The abortionist George Tiller was apparently killed by a pro-lifer. This has led to attacks on the pro-life movement at innately violent.
The widespread denunciations of the Vietnam War as illegal, unjust, cruel, and criminal, led students at Brandeis to plot the violent overthrow of the government.
On Sept. 23, 1970, Brandeis University woke up to another day of classes, cool fall weather and news of a murder and bank robbery at the hands of three of its students.
There were five people suspected of murder and robbery, three of whom were associated with Brandeis. According to the Sept. 29, 1970 issue of the Justice, the suspects included Robert Valeri, 21, a student at Northeastern University; William Gilday, 41, also a student at Northeastern; Kathy Power ’71, 21, a senior at Brandeis; Susan Saxe ’70, 20, a Brandeis graduate and admitted Brandeis graduate student; and Stanley Bond, 25, also a Brandeis student. The five were accused of murdering Boston patrolman Walter A. Schroeder during a robbery that gained the group $26,000 from a Brighton, Mass. bank. Schroeder, 42, had nine children; he died from a gunshot wound in the back.
Should the anti-war demonstrators have kept quiet, for fear of causing some people to become violent in their actions against violence?
Edward Abbey’s denunciation of the rape of the West in The Monkey Wrench Gang inspired some of his readers to become eco-terrorists, burning property to prevent development. The Unabomber was also motivated by fears of technology and its effects on freedom and the ecology. Should Al Gore tone down his rhetoric for fear of causing people on the fringe of rationality to become violent?
As a teenager Dontee Stokes was sexually abused by the Rev Maurice Blackwell.
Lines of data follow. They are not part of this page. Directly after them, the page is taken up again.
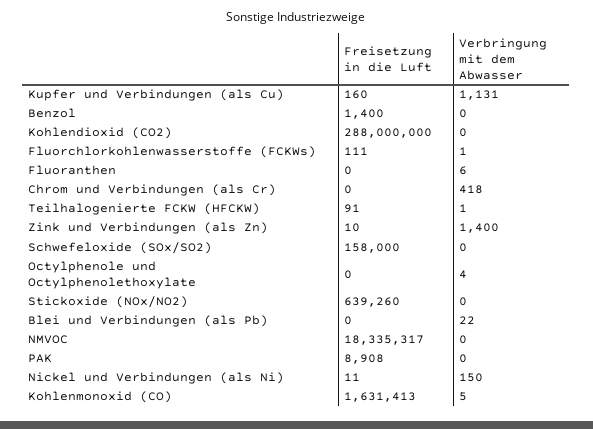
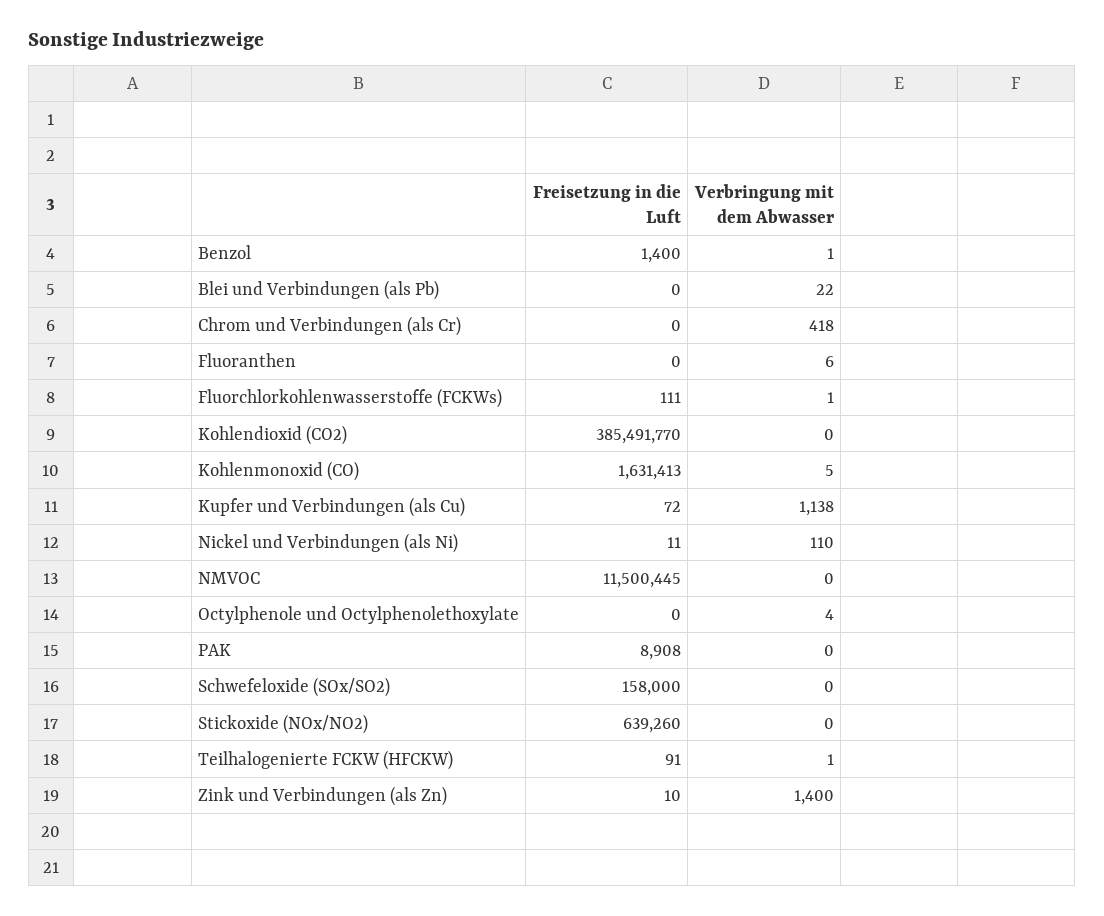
  {
    "Freisetzung in die Luft": {
-     "Kupfer und Verbindungen (als Cu)": 160,
+     "Kupfer und Verbindungen (als Cu)": 72,
      "Benzol": 1400,
-     "Kohlendioxid (CO2)": 288000000,
+     "Kohlendioxid (CO2)": 385491770,
      "Fluorchlorkohlenwasserstoffe (FCKWs)": 111,
      "Fluoranthen": 0,
      "Chrom und Verbindungen (als Cr)": 0,
      "Teilhalogenierte FCKW (HFCKW)": 91,
      "Zink und Verbindungen (als Zn)": 10,
      "Schwefeloxide (SOx/SO2)": 158000,
      "Octylphenole und Octylphenolethoxylate": 0,
      "Stickoxide (NOx/NO2)": 639260,
      "Blei und Verbindungen (als Pb)": 0,
-     "NMVOC": 18335317,
+     "NMVOC": 11500445,
      "PAK": 8908,
      "Nickel und Verbindungen (als Ni)": 11,
      "Kohlenmonoxid (CO)": 1631413
    },
    "Verbringung mit dem Abwasser": {
-     "Kupfer und Verbindungen (als Cu)": 1131,
+     "Kupfer und Verbindungen (als Cu)": 1138,
-     "Benzol": 0,
+     "Benzol": 1,
      "Kohlendioxid (CO2)": 0,
      "Fluorchlorkohlenwasserstoffe (FCKWs)": 1,
      "Fluoranthen": 6,
      "Chrom und Verbindungen (als Cr)": 418,
      "Teilhalogenierte FCKW (HFCKW)": 1,
      "Zink und Verbindungen (als Zn)": 1400,
      "Schwefeloxide (SOx/SO2)": 0,
      "Octylphenole und Octylphenolethoxylate": 4,
      "Stickoxide (NOx/NO2)": 0,
      "Blei und Verbindungen (als Pb)": 22,
      "NMVOC": 0,
      "PAK": 0,
-     "Nickel und Verbindungen (als Ni)": 150,
+     "Nickel und Verbindungen (als Ni)": 110,
      "Kohlenmonoxid (CO)": 5
    }
  }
Years later, the stories of sexual abuse in the Catholic Church filled the media. Dontee obsessed over them, got a gun and confronted Blackwell, demanding an apology. Blackwell refused, and Dontee shot him. Joseph Druce had been sexually abused as a child; he had murdered a homosexual who had tried to pick him up. Druce was on the same cell block as the convicted molester the Rev. John Geoghan. Druce watched the months of television exposes of sexual abuse in Boston and heard the denunciations of the molesting priests as monsters. He overheard Geoghan planning to get out on appeal and to go to South America to molest children there. Druce murdered Geoghan so that Geoghan would never again molest. Should the Church have been allowed to cover-up its crimes forever for fear of a revelation of its iniquity inspiring private vengeance?
Bush administration officials have been denounced as torturers and war criminals. Suppose someone decides to kill one to punish a torturer?
Any denunciation of evil has the potentiality to inspire someone to decide to become judge, jury, and executioner. Therefore should evil never be denounced, for fear of inspiring vigilantism?